▶ [Task description] Reproduce every item below, changing "dashed" to "broken" throughout and leaving all other text untouched.
Start Given records
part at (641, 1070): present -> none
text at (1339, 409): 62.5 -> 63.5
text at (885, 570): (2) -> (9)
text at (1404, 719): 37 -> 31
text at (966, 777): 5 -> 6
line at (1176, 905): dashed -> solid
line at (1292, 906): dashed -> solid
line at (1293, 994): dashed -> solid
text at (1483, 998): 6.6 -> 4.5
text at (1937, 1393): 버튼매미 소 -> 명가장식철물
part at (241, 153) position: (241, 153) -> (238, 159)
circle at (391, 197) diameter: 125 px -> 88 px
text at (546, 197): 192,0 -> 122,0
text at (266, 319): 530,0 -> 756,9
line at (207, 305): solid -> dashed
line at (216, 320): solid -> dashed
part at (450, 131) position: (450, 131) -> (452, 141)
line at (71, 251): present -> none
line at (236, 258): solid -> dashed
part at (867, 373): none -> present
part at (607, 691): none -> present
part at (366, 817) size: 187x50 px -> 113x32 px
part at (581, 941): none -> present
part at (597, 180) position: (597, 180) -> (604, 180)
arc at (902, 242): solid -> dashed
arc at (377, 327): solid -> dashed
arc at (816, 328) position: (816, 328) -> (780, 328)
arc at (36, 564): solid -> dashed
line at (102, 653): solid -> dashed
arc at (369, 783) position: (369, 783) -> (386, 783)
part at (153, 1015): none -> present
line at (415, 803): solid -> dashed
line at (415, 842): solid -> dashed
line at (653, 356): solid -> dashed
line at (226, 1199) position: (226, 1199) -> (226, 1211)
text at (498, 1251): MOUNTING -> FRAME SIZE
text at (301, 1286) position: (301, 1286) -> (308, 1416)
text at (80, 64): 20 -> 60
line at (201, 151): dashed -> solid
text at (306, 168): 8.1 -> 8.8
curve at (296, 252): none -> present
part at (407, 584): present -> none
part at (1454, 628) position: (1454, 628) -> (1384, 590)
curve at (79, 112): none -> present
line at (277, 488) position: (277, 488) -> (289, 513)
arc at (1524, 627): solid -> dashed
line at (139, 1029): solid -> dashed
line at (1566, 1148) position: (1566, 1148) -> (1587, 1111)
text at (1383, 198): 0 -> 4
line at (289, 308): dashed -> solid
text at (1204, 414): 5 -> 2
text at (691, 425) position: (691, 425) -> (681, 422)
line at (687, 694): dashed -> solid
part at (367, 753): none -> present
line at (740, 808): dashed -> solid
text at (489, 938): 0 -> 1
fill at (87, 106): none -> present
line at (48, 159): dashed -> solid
End Given records
▶ [Expected output]
part at (641, 1070): present -> none
text at (1339, 409): 62.5 -> 63.5
text at (885, 570): (2) -> (9)
text at (1404, 719): 37 -> 31
text at (966, 777): 5 -> 6
line at (1176, 905): broken -> solid
line at (1292, 906): broken -> solid
line at (1293, 994): broken -> solid
text at (1483, 998): 6.6 -> 4.5
text at (1937, 1393): 버튼매미 소 -> 명가장식철물
part at (241, 153) position: (241, 153) -> (238, 159)
circle at (391, 197) diameter: 125 px -> 88 px
text at (546, 197): 192,0 -> 122,0
text at (266, 319): 530,0 -> 756,9
line at (207, 305): solid -> broken
line at (216, 320): solid -> broken
part at (450, 131) position: (450, 131) -> (452, 141)
line at (71, 251): present -> none
line at (236, 258): solid -> broken
part at (867, 373): none -> present
part at (607, 691): none -> present
part at (366, 817) size: 187x50 px -> 113x32 px
part at (581, 941): none -> present
part at (597, 180) position: (597, 180) -> (604, 180)
arc at (902, 242): solid -> broken
arc at (377, 327): solid -> broken
arc at (816, 328) position: (816, 328) -> (780, 328)
arc at (36, 564): solid -> broken
line at (102, 653): solid -> broken
arc at (369, 783) position: (369, 783) -> (386, 783)
part at (153, 1015): none -> present
line at (415, 803): solid -> broken
line at (415, 842): solid -> broken
line at (653, 356): solid -> broken
line at (226, 1199) position: (226, 1199) -> (226, 1211)
text at (498, 1251): MOUNTING -> FRAME SIZE
text at (301, 1286) position: (301, 1286) -> (308, 1416)
text at (80, 64): 20 -> 60
line at (201, 151): broken -> solid
text at (306, 168): 8.1 -> 8.8
curve at (296, 252): none -> present
part at (407, 584): present -> none
part at (1454, 628) position: (1454, 628) -> (1384, 590)
curve at (79, 112): none -> present
line at (277, 488) position: (277, 488) -> (289, 513)
arc at (1524, 627): solid -> broken
line at (139, 1029): solid -> broken
line at (1566, 1148) position: (1566, 1148) -> (1587, 1111)
text at (1383, 198): 0 -> 4
line at (289, 308): broken -> solid
text at (1204, 414): 5 -> 2
text at (691, 425) position: (691, 425) -> (681, 422)
line at (687, 694): broken -> solid
part at (367, 753): none -> present
line at (740, 808): broken -> solid
text at (489, 938): 0 -> 1
fill at (87, 106): none -> present
line at (48, 159): broken -> solid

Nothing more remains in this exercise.